Thrift eBook

This eBook from the Gutenberg Project consists of approximately 437 pages of information about Thrift.

Thrift eBook

This eBook from the Gutenberg Project consists of approximately 437 pages of information about Thrift.

Land and Building Societies constitute another form of co-operation.  These are chiefly supported by the minor middle-class men, but also to a considerable extent by the skilled and thrifty working-class men.  By their means portions of land are bought, and dwelling-houses are built.  By means of a building society, a person who desires to possess a house enters the society as a member, and instead of paying his rent to the landlord, pays his subscriptions and interest to a committee of his friends; and in course of time, when his subscriptions are paid up, the house is purchased, and conveyed to him by the society.  The building-society is thus a savings bank, where money accumulates for a certain purpose.  But even those who do not purchase a house, receive a dividend and bonus on their shares, which sometimes amounts to a considerable sum.

The accumulation of property has the effect which it always has upon thrifty men; it makes them steady, sober, and diligent.  It weans them from revolutionary notions, and makes them conservative.  When workmen, by their industry and frugality, have secured their own independence, they will cease to regard the sight of others’ well-being as a wrong inflicted on themselves; and it will no longer be possible to make political capital out of their imaginary woes.

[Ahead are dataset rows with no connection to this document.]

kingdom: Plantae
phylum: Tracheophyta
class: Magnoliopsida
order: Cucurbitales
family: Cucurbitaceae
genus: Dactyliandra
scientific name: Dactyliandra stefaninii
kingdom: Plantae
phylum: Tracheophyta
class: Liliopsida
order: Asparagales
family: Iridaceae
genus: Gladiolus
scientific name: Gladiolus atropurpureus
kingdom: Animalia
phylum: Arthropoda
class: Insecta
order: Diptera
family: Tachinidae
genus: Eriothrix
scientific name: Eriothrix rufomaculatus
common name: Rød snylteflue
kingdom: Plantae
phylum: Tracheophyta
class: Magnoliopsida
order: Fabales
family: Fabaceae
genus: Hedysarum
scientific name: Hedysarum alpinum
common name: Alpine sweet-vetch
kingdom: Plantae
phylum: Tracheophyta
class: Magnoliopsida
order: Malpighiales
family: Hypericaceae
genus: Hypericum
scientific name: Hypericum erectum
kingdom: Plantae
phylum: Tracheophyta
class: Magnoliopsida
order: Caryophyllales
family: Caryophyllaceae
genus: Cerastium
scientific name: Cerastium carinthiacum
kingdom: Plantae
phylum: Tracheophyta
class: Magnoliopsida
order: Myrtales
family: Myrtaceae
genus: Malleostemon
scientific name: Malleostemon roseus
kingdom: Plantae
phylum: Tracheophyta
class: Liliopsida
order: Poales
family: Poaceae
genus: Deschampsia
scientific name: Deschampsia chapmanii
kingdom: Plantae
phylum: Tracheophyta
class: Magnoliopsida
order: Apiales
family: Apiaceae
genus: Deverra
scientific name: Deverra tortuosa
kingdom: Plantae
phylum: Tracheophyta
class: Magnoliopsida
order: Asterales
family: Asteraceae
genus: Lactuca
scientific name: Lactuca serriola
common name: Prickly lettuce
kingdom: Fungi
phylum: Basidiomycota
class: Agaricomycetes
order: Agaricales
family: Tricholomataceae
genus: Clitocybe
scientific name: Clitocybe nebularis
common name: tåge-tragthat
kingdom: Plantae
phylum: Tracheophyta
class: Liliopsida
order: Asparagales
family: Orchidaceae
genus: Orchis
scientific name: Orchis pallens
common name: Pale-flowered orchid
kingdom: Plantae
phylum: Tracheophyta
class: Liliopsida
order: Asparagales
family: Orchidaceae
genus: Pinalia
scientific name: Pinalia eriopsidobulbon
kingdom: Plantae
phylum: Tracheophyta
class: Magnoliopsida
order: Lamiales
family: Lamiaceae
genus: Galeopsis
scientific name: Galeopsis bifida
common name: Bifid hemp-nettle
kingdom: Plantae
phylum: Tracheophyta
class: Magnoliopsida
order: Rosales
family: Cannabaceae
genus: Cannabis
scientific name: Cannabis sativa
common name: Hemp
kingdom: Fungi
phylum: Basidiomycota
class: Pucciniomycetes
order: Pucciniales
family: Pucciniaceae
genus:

It has been said that Freehold Land Societies, which were established for political objects, had the effect of weaning men from political reform.  They were first started in Birmingham, for the purpose of enabling men to buy land, and divide it into forty-shilling freeholds, so that the owners might become electors and vote against the corn-laws.  The corn-laws have been done away with; but the holders of freehold land still exist, though many of them have ceased to be politicians.  “Mr. Arthur Ryland informs me,” said Mr. Holyoake, in a recent paper on Building Societies, “that in Birmingham, numbers of persons under the influence of these societies have forsaken patriotism for profits.  And I know both co-operators and Chartists who were loud-mouthed for social and political reform, who now care no more for it than a Whig government; and decline to attend a public meeting on a fine night, while they would crawl like the serpent in Eden, through a gutter in a storm, after a good security.  They have tasted land, and the gravel has got into their souls.”

“Yet to many others,” he adds, “these societies have taught a healthy frugality they never else would have known; and enabled many an industrious son to take to his home his poor old father—­who expected and dreaded to die in the workhouse—­and set him down to smoke his pipe in the sunshine in the garden, of which the land and the house belonged to his child."[1]

[Footnote 1:  Paper read at York Meeting of the National Society for Promoting Social Science, 26th Sept. 1864.]